Construct a diagonal-1 gram matrix with given eigenvalues

Question

I got a question concerning positive semidefinite matrices. Given a positive semidefinite matrix $M\in \mathbb{R}^{n\times n}$, we know that its trace $\text{tr}(M)$ equals to the sum of its eigenvalues. Now I have a gram matrix $M\in \mathbb{R}^{n\times n}$ with $1$ as its diagonal elements. Then $$ \text{tr}(M) = \lambda_1 + \cdots +\lambda_n = n. $$ Here $\lambda_1\ge\cdots\ge\lambda_n$ are eigenvalues of $M$. We consider the converse of the problem: given $\mu_1\ge\cdots\ge\mu_n$, with $\sum_{i=1}^n \mu_i = n$, can we construct a diagonal-1 gram matrix with $\mu_1\ge\cdots\ge\mu_n$ as its eigenvalues?

My Trials:

1. For $n=2$ this is true, since the matrix \begin{pmatrix} 1 & a \\ a & 1 \end{pmatrix} has eigenvalues $1+a$ and $1-a$, for $a\in[-1,1]$. This might be useful for induction.

2. The diagonal-1 gram matrices form a convex, compact space(denoted by $T$). The mapping $\mathcal{A}:T\to U=\{\vec{\mu}\in\mathbb{R}^n:\sum_{i=1}^n\mu_i=n,~\mu_1\ge\cdots\ge\mu_n\ge0\}$, that sends $M$ to it ordered eigenvalues, is continuous. This shows that at least the $i$-th eigenvalue of $M$ can range from $1$ to $n$ for $i=1$, and $0$ to $n/i$ for $i\ge 1$ by intermediate value theorem . But seems hard for generalization. How to prove $\mathcal{A}$ is surjective?

3. An important characterization of eigenvalues is the Courant-Fisher theorem. I considered this but didn't get further inspiration.

4. $M = \Gamma'\Gamma$, where $\Gamma=[\gamma_1,\cdots,\gamma_n]$. Since the diagonal entries of $M$ are all one, $\|\gamma_i\|=1$. If we consider the quadratic form $\beta'M\beta$ with $\|\beta\|=1$, the resulting surface is an ellipsoid whose semi-axes are determined by the eigenvalues of $M$. This inspires me that there is a geometric correspondence between an arbitrary group of unit bases \in $\mathbb{R}^n$ and ellipsoids whose semis-axes satisfies the condition $\sum_{i=1}^n(1/a_i^2)=n$. So I guess this conclusion is very likely to be correct. Could anyone offer a rigorous proof? Thanks!

Answer 1

This can be proved to be correct via Schur-Horn's Theorem!! The majorization trick is so amazing. See the classic, Matrix Analysis!

Answer 2

I think your point 2 can be turned into a proof.

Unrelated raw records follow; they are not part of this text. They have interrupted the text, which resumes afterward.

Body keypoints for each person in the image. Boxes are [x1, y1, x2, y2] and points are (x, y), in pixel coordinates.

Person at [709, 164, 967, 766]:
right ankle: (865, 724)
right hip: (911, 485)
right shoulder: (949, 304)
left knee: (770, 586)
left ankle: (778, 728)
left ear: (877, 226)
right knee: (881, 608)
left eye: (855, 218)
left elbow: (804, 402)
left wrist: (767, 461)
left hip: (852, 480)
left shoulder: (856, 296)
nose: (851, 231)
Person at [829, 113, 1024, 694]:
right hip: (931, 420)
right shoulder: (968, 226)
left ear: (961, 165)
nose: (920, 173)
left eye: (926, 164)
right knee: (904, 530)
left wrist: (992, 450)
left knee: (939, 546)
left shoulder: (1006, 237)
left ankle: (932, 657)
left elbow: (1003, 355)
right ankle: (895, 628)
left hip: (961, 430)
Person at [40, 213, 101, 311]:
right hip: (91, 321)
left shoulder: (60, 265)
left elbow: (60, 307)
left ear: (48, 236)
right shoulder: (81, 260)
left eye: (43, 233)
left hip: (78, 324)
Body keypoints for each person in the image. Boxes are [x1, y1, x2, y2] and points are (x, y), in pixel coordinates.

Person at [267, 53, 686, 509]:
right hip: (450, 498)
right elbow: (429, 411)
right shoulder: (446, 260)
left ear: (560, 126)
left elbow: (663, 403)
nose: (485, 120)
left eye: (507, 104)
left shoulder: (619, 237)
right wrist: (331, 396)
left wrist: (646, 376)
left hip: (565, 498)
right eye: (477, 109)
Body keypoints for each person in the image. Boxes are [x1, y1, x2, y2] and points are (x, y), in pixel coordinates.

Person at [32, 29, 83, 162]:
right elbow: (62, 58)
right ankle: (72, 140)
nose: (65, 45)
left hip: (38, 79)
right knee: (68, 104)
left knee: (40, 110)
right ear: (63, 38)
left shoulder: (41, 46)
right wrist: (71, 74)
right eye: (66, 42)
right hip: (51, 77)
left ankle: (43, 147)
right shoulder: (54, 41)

Here is an sketch Let $T_n$ be the set of all Gram matrices with diagonal $1$. Since a gram matrix, is given by $[\langle v_i, v_j \rangle]_{i,j}$ for some set of vectors $v_j$ and we are assuming that $\| v_j \| = 1$, every gram matrix in $T$ is the image of $n$-points in the sphere $S^{n - 1}$. But, two sets of points $v_j$ and $w_j$ give the same gram matrix iff there is a transformation $S \in O(n)$ such that $w_j = S(v_j)$. Therefore we can identify the set of gram matrices $T_n$ with $$ \underbrace{S^{n-1} \times S^{n-1} \times ... S^{n-1}} _{n \mbox{ times}} \, / O(n) \to T_n. $$ That quotient is an space with an interior, the image under the quotient of the points in the sphere without geodesic co-linearities (you can think of this as the analogue in sphere geometry of being linearly independent). The codimension $1$ "faces" would be the point configurations in which all points lay in a geodesic submanifold of $S^{n-1}$ of codimension $1$, the same can be done for other codimensions. This will give you a $CW$-complex structure over the closure of the natural cross-section of the quotient. Now, if you want to apply the "intermediate value theorem" you need to see that the map $A: T \to U$ sends $\partial T$ surjectively on $\partial U$. If two sets have the same dimension and a continuous map is surjective in the boundary, then it is surjective. Now, you can apply induction from your point $1$, since the points in the boundary live in a product of spheres of dimension $n - 1$, the map $A{|}_{\partial T_n}$ can be identified with the map $A: T_{n-1} \to U_n$ (modulo renormalizing the simplex, so that the trace is $1$ and not $n$.